Follow these rules for index design:
1. Index columns used in WHERE, JOIN ON, and ORDER BY clauses
2. Put equality conditions first, then range conditions in composite indexes
3. Consider covering indexes that include SELECT columns to avoid table lookups
4. Do not create indexes on low-cardinality columns (e.g., boolean flags) alone
5. Remove unused or duplicate indexes

```sql
-- Composite index for: WHERE status = 'active' AND created_at > '2024-01-01' ORDER BY name
CREATE INDEX idx_users_status_created_name
ON users (status, created_at, name);
```

### Step 5: Report the results

Present:
1. The original query with identified problems
2. The optimized query
3. Index recommendations with CREATE INDEX statements
4. Expected improvement (estimated from plan changes)

## Examples

### Example 1: Optimize a slow reporting query

**User request:** "This query takes 45 seconds on 2M rows, can you speed it up?"

**Original query:**
```sql
SELECT c.name, c.email,
       COUNT(*) AS order_count,
       SUM(o.total) AS total_spent
FROM customers c, orders o
WHERE c.id = o.customer_id
  AND YEAR(o.created_at) = 2024
  AND o.status IN ('completed', 'shipped')
GROUP BY c.name, c.email
HAVING SUM(o.total) > 500
ORDER BY total_spent DESC;
```

**Problems identified:**
1. Implicit join syntax (old-style comma join)
2. `YEAR()` function prevents index use on `created_at`
3. No index on `(customer_id, status, created_at)`
4. GROUP BY on non-indexed columns

**Optimized query:**
```sql
SELECT c.name, c.email,
       COUNT(*) AS order_count,
       SUM(o.total) AS total_spent
FROM customers c
JOIN orders o ON c.id = o.customer_id
WHERE o.created_at >= '2024-01-01'
  AND o.created_at < '2025-01-01'
  AND o.status IN ('completed', 'shipped')
GROUP BY c.id, c.name, c.email
HAVING SUM(o.total) > 500
ORDER BY total_spent DESC;
```

**Index recommendations:**
```sql
CREATE INDEX idx_orders_customer_status_date
ON orders (customer_id, status, created_at);
```

**Expected result:** ~45s down to ~0.5s with the index.

### Example 2: Fix N+1 in an ORM

**User request:** "My Django view is slow, the debug toolbar shows 200+ queries"

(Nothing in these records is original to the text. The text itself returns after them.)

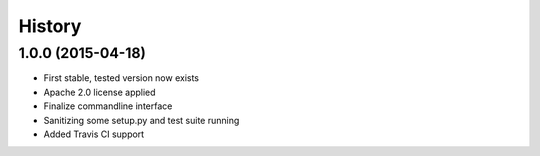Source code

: .. :changelog:

History
-------
1.0.0 (2015-04-18)
++++++++++++++++++
- First stable, tested version now exists
- Apache 2.0 license applied
- Finalize commandline interface
- Sanitizing some setup.py and test suite running
- Added Travis CI support
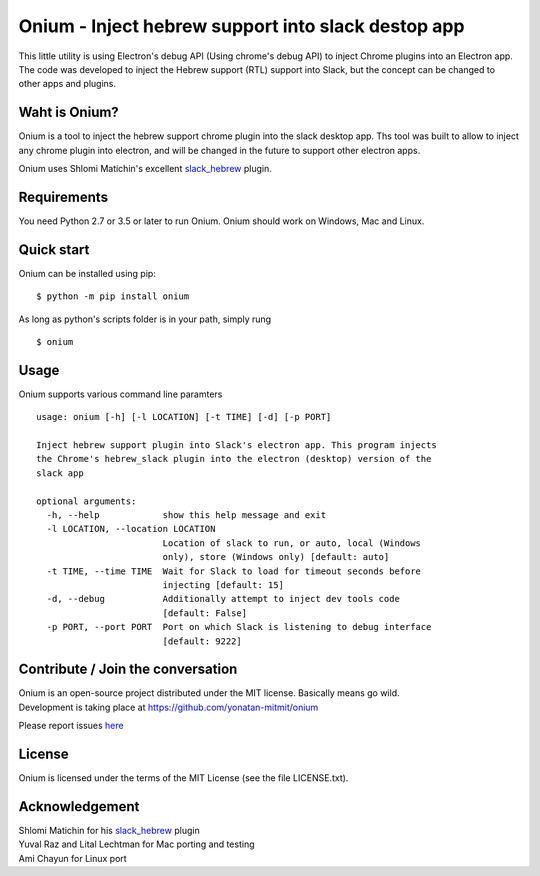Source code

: Onium - Inject hebrew support into slack destop app
===================================================

This little utility is using Electron's debug API (Using chrome's debug
API) to inject Chrome plugins into an Electron app. The code was
developed to inject the Hebrew support (RTL) support into Slack, but the
concept can be changed to other apps and plugins.

Waht is Onium?
--------------

Onium is a tool to inject the hebrew support chrome plugin into the
slack desktop app. Ths tool was built to allow to inject any chrome
plugin into electron, and will be changed in the future to support other
electron apps.

Onium uses Shlomi Matichin's excellent
`slack\_hebrew <https://github.com/shlomimatichin/slack-hebrew>`__
plugin.

Requirements
------------

You need Python 2.7 or 3.5 or later to run Onium. Onium should work on
Windows, Mac and Linux.

Quick start
-----------

Onium can be installed using pip:

::

    $ python -m pip install onium

As long as python's scripts folder is in your path, simply rung

::

    $ onium

Usage
-----

Onium supports various command line paramters

::

    usage: onium [-h] [-l LOCATION] [-t TIME] [-d] [-p PORT]

    Inject hebrew support plugin into Slack's electron app. This program injects
    the Chrome's hebrew_slack plugin into the electron (desktop) version of the
    slack app

    optional arguments:
      -h, --help            show this help message and exit
      -l LOCATION, --location LOCATION
                            Location of slack to run, or auto, local (Windows
                            only), store (Windows only) [default: auto]
      -t TIME, --time TIME  Wait for Slack to load for timeout seconds before
                            injecting [default: 15]
      -d, --debug           Additionally attempt to inject dev tools code
                            [default: False]
      -p PORT, --port PORT  Port on which Slack is listening to debug interface
                            [default: 9222]

Contribute / Join the conversation
----------------------------------

| Onium is an open-source project distributed under the MIT license.
  Basically means go wild.
| Development is taking place at https://github.com/yonatan-mitmit/onium

Please report issues
`here <https://github.com/yonatan-mitmit/onium/issues>`__

License
-------

Onium is licensed under the terms of the MIT License (see the file
LICENSE.txt).

Acknowledgement
---------------

| Shlomi Matichin for his
  `slack\_hebrew <https://github.com/shlomimatichin/slack-hebrew>`__
  plugin
| Yuval Raz and Lital Lechtman for Mac porting and testing
| Ami Chayun for Linux port
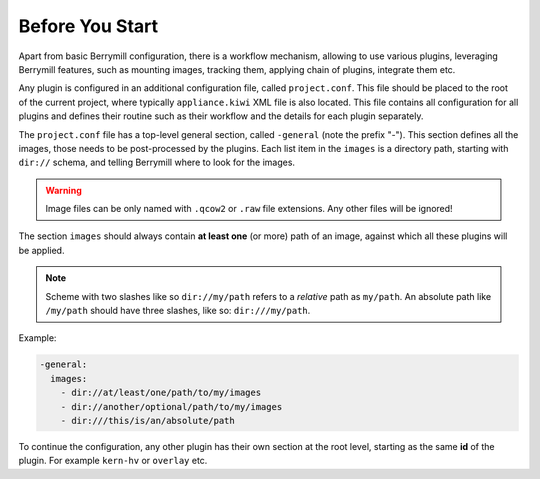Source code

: Before You Start
----------------

Apart from basic Berrymill configuration, there is a workflow mechanism,
allowing to use various plugins, leveraging Berrymill features, such as
mounting images, tracking them, applying chain of plugins, integrate them etc.

Any plugin is configured in an additional configuration file, called
``project.conf``. This file should be placed to the root of the current
project, where typically ``appliance.kiwi`` XML file is also located.
This file contains all configuration for all plugins and defines their
routine such as their workflow and the details for each plugin separately.

The ``project.conf`` file has a top-level general section, called ``-general`` (note the prefix "-").
This section defines all the images, those needs to be post-processed by the plugins. Each list item
in the ``images`` is a directory path, starting with ``dir://`` schema, and telling Berrymill
where to look for the images.

.. warning::

  Image files can be only named with ``.qcow2`` or ``.raw`` file extensions.
  Any other files will be ignored!


The section ``images`` should always contain **at least one** (or more) path
of an image, against which all these plugins will be applied.

.. note::
    Scheme with two slashes like so ``dir://my/path`` refers to a *relative* path as ``my/path``.
    An absolute path like ``/my/path`` should have three slashes, like so: ``dir:///my/path``.

Example:

.. code-block:: yaml

    -general:
      images:
        - dir://at/least/one/path/to/my/images
        - dir://another/optional/path/to/my/images
        - dir:///this/is/an/absolute/path

To continue the configuration, any other plugin has their own section at the root level,
starting as the same **id** of the plugin. For example ``kern-hv`` or ``overlay`` etc.
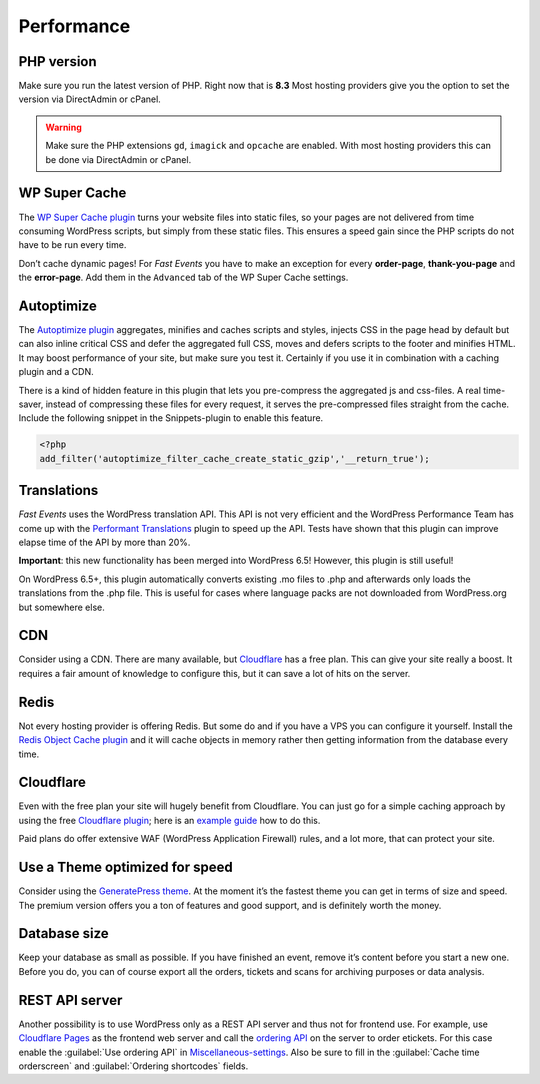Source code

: Performance
===========

PHP version
-----------
Make sure you run the latest version of PHP. Right now that is **8.3**
Most hosting providers give you the option to set the version via DirectAdmin or cPanel.

.. warning:: Make sure the PHP extensions ``gd``, ``imagick`` and ``opcache`` are enabled.
             With most hosting providers this can be done via DirectAdmin or cPanel.

WP Super Cache
--------------
The `WP Super Cache plugin <https://wordpress.org/plugins/wp-super-cache/>`_ turns your website files into static files,
so your pages are not delivered from time consuming WordPress scripts, but simply from these static files.
This ensures a speed gain since the PHP scripts do not have to be run every time.

Don’t cache dynamic pages! For *Fast Events* you have to make an exception for every **order-page**, **thank-you-page** and the **error-page**.
Add them in the ``Advanced`` tab of the WP Super Cache settings.

Autoptimize
-----------
The `Autoptimize plugin <https://wordpress.org/plugins/autoptimize/>`_ aggregates, minifies and caches scripts and styles,
injects CSS in the page head by default but can also inline critical CSS and defer the aggregated full CSS,
moves and defers scripts to the footer and minifies HTML. It may boost performance of your site, but make sure you test it.
Certainly if you use it in combination with a caching plugin and a CDN.

There is a kind of hidden feature in this plugin that lets you pre-compress the aggregated js and css-files.
A real time-saver, instead of compressing these files for every request, it serves the pre-compressed files straight from the cache.
Include the following snippet in the Snippets-plugin to enable this feature.

.. code-block:: php

   <?php
   add_filter('autoptimize_filter_cache_create_static_gzip','__return_true');

Translations
------------
*Fast Events* uses the WordPress translation API. This API is not very efficient and the WordPress Performance Team has come up
with the `Performant Translations <https://wordpress.org/plugins/performant-translations/>`_ plugin to speed up the API.
Tests have shown that this plugin can improve elapse time of the API by more than 20%.

**Important**: this new functionality has been merged into WordPress 6.5! However, this plugin is still useful!

On WordPress 6.5+, this plugin automatically converts existing .mo files to .php and afterwards only loads the translations from the .php file.
This is useful for cases where language packs are not downloaded from WordPress.org but somewhere else.

CDN
---
Consider using a CDN. There are many available, but `Cloudflare <https://www.cloudflare.com/cdn/>`_ has a free plan.
This can give your site really a boost.
It requires a fair amount of knowledge to configure this, but it can save a lot of hits on the server.

Redis
-----
Not every hosting provider is offering Redis. But some do and if you have a VPS you can configure it yourself.
Install the `Redis Object Cache plugin <https://wordpress.org/plugins/redis-cache/>`_ and it will cache objects in memory rather then getting information from the database every time.

Cloudflare
----------
Even with the free plan your site will hugely benefit from Cloudflare. You can just go for a simple caching approach by using the
free `Cloudflare plugin <https://wordpress.org/plugins/cloudflare/>`_;
here is an `example guide <https://themeisle.com/blog/cloudflare-for-wordpress-tutorial/>`_ how to do this.

Paid plans do offer extensive WAF (WordPress Application Firewall) rules, and a lot more, that can protect your site.


Use a Theme optimized for speed
-------------------------------
Consider using the `GeneratePress theme <https://wordpress.org/themes/generatepress/>`_.
At the moment it’s the fastest theme you can get in terms of size and speed.
The premium version offers you a ton of features and good support, and is definitely worth the money.

Database size
-------------
Keep your database as small as possible. If you have finished an event, remove it’s content before you start a new one.
Before you do, you can of course export all the orders, tickets and scans for archiving purposes or data analysis.

REST API server
---------------
Another possibility is to use WordPress only as a REST API server and thus not for frontend use.
For example, use `Cloudflare Pages <https://pages.cloudflare.com/>`_ as the frontend web server and call the `ordering API <api-ordering.html>`_ on the server to order etickets.
For this case enable the :guilabel:`Use ordering API` in `Miscellaneous-settings <../getting-started/settings.html#miscellaneous-settings>`_.
Also be sure to fill in the :guilabel:`Cache time orderscreen` and :guilabel:`Ordering shortcodes` fields.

**Problem:** ORM fetching related objects lazily in a loop.

**Fix:**
```python
# Before: N+1 queries
orders = Order.objects.filter(status="pending")
for order in orders:
    print(order.customer.name)  # Each access = 1 query

# After: 2 queries total
orders = Order.objects.filter(status="pending").select_related("customer")
for order in orders:
    print(order.customer.name)  # Already loaded
```

## Guidelines

- Always check the execution plan before and after optimization. Do not guess at performance.
- Index recommendations must consider write overhead. Tables with heavy INSERT/UPDATE may not benefit from many indexes.
- Composite index column order matters. Put equality columns first, then range columns, then sort columns.
- For PostgreSQL, use `EXPLAIN (ANALYZE, BUFFERS, FORMAT TEXT)` for the most useful plan output.
- Do not blindly add indexes to every column in a WHERE clause. Analyze query patterns first.
- When rewriting queries, verify that the optimized version returns the same results as the original.
- For MySQL, be aware of the optimizer's single-index-per-table limitation in older versions. Use composite indexes.
- If a query cannot be optimized further, suggest materialized views or caching as alternatives.
- Always present the original and optimized queries side by side for easy comparison.